Decision Support Model for Time Series Data Augmentation Method Selection

Published: 01 Jan 2024, Last Modified: 02 Aug 2025IEEE Access 2024EveryoneRevisionsBibTeXCC BY-SA 4.0
Abstract: Data augmentation (DA) plays a crucial role in machine learning by improving model generalization and tackling data scarcity issues, particularly prevalent in domains with limited access to sensitive information or rare events. Despite the availability of various DA techniques for handling imbalanced time-series classification (ITSC) problems, there is a lack of comprehensive guidelines for selecting the most appropriate technique based on input data features and the chosen classifier. This paper empirically demonstrates the limitations of conventional data balancing practices through experiments conducted on 720 ITSC datasets, using 7 classifier architectures and 6 DA techniques (TimeGAN, SMOTE, ADASYN, Random Oversampling, Jittering, Time Warping). Our study not only explores the relationship between DA techniques and the inherent characteristics of ITSC datasets and classifiers but also introduces a novel ML-based decision support system, BALANCER (imBALanced AugmeNtation reCommendER), which has been trained based on empirical data to offer an automated approach for ML practitioners to select the most appropriate DA method for their own/specific application. BALANCER’s recommendation model comes with a prediction of the performance enhancement that is expected from data balancing using the recommended method.
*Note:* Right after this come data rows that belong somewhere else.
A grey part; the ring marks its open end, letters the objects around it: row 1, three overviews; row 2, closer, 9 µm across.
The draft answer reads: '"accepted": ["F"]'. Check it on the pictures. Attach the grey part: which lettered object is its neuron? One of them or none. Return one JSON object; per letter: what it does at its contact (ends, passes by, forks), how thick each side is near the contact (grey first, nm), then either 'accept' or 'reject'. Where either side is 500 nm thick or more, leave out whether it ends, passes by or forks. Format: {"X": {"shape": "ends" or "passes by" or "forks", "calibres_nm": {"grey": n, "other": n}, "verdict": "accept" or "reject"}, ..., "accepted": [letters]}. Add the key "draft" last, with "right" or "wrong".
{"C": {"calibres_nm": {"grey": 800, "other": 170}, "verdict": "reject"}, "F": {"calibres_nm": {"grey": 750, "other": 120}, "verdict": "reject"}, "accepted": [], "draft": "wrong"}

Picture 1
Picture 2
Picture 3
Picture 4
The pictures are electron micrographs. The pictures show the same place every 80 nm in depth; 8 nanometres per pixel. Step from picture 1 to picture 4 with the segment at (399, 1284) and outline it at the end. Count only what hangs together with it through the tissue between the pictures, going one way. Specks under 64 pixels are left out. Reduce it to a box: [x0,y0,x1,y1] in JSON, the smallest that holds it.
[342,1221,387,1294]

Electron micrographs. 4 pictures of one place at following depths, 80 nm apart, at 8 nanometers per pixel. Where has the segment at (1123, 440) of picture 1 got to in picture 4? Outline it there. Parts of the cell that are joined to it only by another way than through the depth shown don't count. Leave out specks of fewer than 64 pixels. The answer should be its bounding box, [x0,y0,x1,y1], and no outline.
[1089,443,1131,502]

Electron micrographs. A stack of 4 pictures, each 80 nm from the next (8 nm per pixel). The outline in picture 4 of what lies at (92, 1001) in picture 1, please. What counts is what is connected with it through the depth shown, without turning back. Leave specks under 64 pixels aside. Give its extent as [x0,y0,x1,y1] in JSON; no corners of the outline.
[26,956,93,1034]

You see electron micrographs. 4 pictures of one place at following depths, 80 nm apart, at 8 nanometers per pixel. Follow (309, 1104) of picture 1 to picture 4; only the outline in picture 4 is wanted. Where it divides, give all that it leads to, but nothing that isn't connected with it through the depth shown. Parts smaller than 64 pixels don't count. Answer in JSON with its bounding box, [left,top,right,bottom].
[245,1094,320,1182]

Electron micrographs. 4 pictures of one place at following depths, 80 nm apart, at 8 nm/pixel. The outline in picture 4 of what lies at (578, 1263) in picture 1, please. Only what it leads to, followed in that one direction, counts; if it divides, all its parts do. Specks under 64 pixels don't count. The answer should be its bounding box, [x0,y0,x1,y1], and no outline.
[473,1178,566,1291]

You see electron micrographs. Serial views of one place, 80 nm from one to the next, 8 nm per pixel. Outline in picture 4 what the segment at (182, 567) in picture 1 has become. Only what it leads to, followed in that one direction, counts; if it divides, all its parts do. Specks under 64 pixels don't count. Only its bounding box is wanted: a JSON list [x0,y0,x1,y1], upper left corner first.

Evaluation of BALANCER against traditional mean rank recommendations reveals significant improvements, with BALANCER achieving an average Kendall’s tau of 0.36 (compared to −0.01 for traditional mean rank recommendations) and a root mean square error of $1.5\times 10^{-2}$ on individual predictions. The reasons behind the notable disparity in results between the mean rank recommendation strategy and BALANCER are analyzed using eXplainable AI (XAI), demonstrating that BALANCER can uncover deeper and more complex feature interactions compared to a mean rank recommendation-like strategy.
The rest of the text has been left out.